Quantifying the value that records management adds to the organisation

The two big questions on my mind are:

  1. How do we do this?
  2. What happens if we don’t?

The majority of people that I talk to aren’t doing it.

They’re also struggling for funding because executives making capital allocation decisions are allocating their capital to everything else.

Why though would an executive allocate scarce capital resources to something with no quantified value? If no-one is quantifying the value, all the executive is going to see is the cost. Left column – -$1,000,000, right column +0.

So I think what happens is what we’ve got now – records chronically under-funded and poorly understood.

I think though that the problem is even larger than that.

When we don’t quantify the value of what we do, we adopt practices based on ideas about value that may not exist.

Disposition for instance hasn’t changed in 25 years yet the cost of storing information now is about .1% of what it was 25 years ago.

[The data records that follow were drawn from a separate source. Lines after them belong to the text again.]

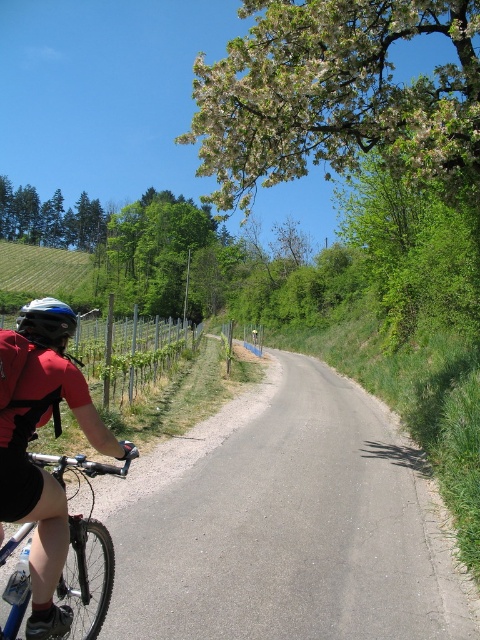
You are a cyclist who wants to check if your blue matte bicycle at lower left is placed correctly according to safety guidelines. According to the guidelines, the bicycle should be positioned to the right of the matte black helmet at left. Is your bicycle positioned correctly?

Yes, the blue matte bicycle at lower left is positioned on the right side of the matte black helmet at left, so it meets the safety guidelines.

You are a photographer standing at the edge of the vineyard, trying to capture a photo of the blue matte bicycle at lower left and the matte black helmet at left. Based on their sizes in the image, which object appears smaller?

The blue matte bicycle at lower left is shorter than the matte black helmet at left, so it appears smaller in the photo.

You are a pedestrian standing on the sidewalk next to the vineyard. You see the blue matte bicycle at lower left and the matte black helmet at left. Which object is closer to you?

The blue matte bicycle at lower left is closer to you because it is positioned in front of the matte black helmet at left.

We also justify disposition by talking about things like FOI and how long people spend searching for information – but the numbers either don’t exist or are virtual. No one believes them because they’re “IDC says” or “Gartner says”. They’re not – I sat with John in accounting for a day and he spent 3 hours trying to find accounting records, or I sat with Julie in our development team and she spent 3 hours trying to find old development records.

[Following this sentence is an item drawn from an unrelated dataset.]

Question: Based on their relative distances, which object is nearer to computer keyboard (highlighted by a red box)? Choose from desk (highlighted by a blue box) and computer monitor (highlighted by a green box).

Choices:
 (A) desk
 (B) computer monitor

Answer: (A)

We also end up with users trying to decipher disposition focused classification schemes – because without a rigorous, value focused practice, it’s acceptable to put an incomprehensible classification scheme in front of a user and consider our job done.

So how do we value records practice?

I want to hear from people who have achieved this, who have real world, in their own business, rigorous valuations of practice. We all need that evidence.

My view on how it should be done is simple.

  1. We need to evaluate each practice in terms of its options and their relative costs and values.
  2. We need a bit of information taylorism – time and motion studies.

Option evaluation is simple – as an example, disposition has no inherent value. It is a solution to a problem. The problem used to be that in order to store more records, we had to buy more buildings, but in an electronic world, that’s not the case.

So what are the other solutions? We could not destroy a record at all. This actually makes sense – the cost of storing a 300KB word document for 237,000 years is 28c, so if we run a disposition process that costs us $1 we’ve spent 700,000 years of storage costs – so we should probably not talk about that practice being good value if we expect serious people making capital allocation decisions to take us seriously.

But what about the cost of finding information? (It’s the logical question for anyone in records right!)

This brings me neatly to point 2 – if we’re going to be taken seriously when we talk about productivity based improvements, we need to measure them rigorously – which means time and motion studies of our own organisations (because no one believes numbers from a research vendor doing studies commissioned by search vendors are in any way relevant to their own organisations).

Time and motion is a simple idea. You sit with a stop watch and record what people are doing and how long it takes them so that you can find better ways of doing it.

For search, someone needs to sit with a stop watch and see how long it takes people to find things, they also need to pay attention to the person’s behavior while searching – how often do they open a document only to find that it’s the wrong one etc. This might seem a little detail oriented, but when I worked for Dell, I had a research analyst from one of the big four accounting firms sit behind me for four hours timing how long I had to wait for an application to deliver me the information I needed – it was lagging and they wanted to make sure the upgrade didn’t cost more than the problem. This is how businesses and disciplines that are serious about organisational performance do things.

Once this is done, you can actually start to find out how performance can be improved, and I’m going to bet that 98 times out of 100 it’s not going to be disposition because titling can have a bigger impact, metadata enrichment can have a bigger impact, designating files of a certain age as old and having them not show up initially can have a bigger impact – there are 90 other tools that can have a bigger impact and cost less money.

The point of all of this is to say that we need to quantify the value of what we do rigorously before we can expect serious people to give us real money.

The really good news is that nothing I mentioned here is outside of records management’s control or skill base. It’s all stuff that we can do and I think that if we can bring the money element back into records management we become much more likely to get executives making capital allocation decisions to take us seriously, and get funded.

The best records systems are built by…

People who aren’t thinking about records.

This is something I’ve noticed consistently.

The best records systems are built by people who are thinking about the information that people need to get their job done, and how they deliver it to them when they need it.

No other focus gets people thinking as hard about classifications that match the way people think about their work.

No other focus does as well at making sure people understand what’s in it for them when it comes time to put a record in the system.

No other focus ties the records system so clearly to organisational performance – and that gets managers and executives focused meaningfully on records without actually knowing that’s what they’re doing.